武庫城の詳細は不明である。が鎌倉時代には荘園として栄えており、当時の様子を書いた案内板が置かれている。
◆武庫荘(むこのしょう)
鎌倉時代から戦国時代にかけて、このあたり一帯には武庫荘と呼ばれる荘園(貴族や寺社などの私的な所有地)がありました。荘園として成立した時期ははっきりわかっていませんが、鎌倉時代に順徳天皇の中宮であった東一条院立子(1192〜1247、九条良経の娘)の寄進によって春日社兼興福寺領となり、九条家にゆかりのある興福寺大乗院門跡がその管理にあたっていました。室町時代以降は伊丹氏や太田氏など近隣の武士が代官として荘園経営の実務を握るようになり、興福寺の支配は次第に後退していきましたが、戦国時代まで同寺領荘園として存続しました。

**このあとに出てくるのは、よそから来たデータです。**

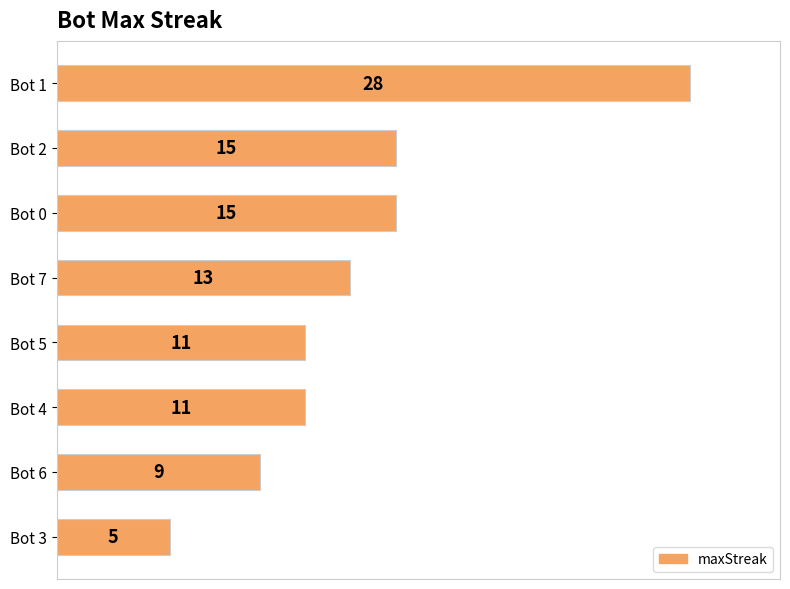

Does the chart contain stacked bars?

No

室町時代の興福寺の記録によると、武庫郡内の各所に田地があったため武庫荘と号したとあり、当時の武庫荘内にはいくつかの村落が散在していたと考えられます。江戸時代に武庫庄村と呼ばれていた武庫之荘本町のあたりもそのような村落の一つであったとみられますが、急速な都市化とともに周囲の景観は大きく変貌し、残念ながらその頃の様子を偲ばせるものはほとんど残っていません。わずかに、このあたり一帯の「庄ノ内」や「屋敷地」「ゲシ」という旧地名や、鎌倉時代のものとみられる十三重石塔の残欠(笠部7個、但し上部2層と下部5層は別のもの)にかつてのなごりを留めています。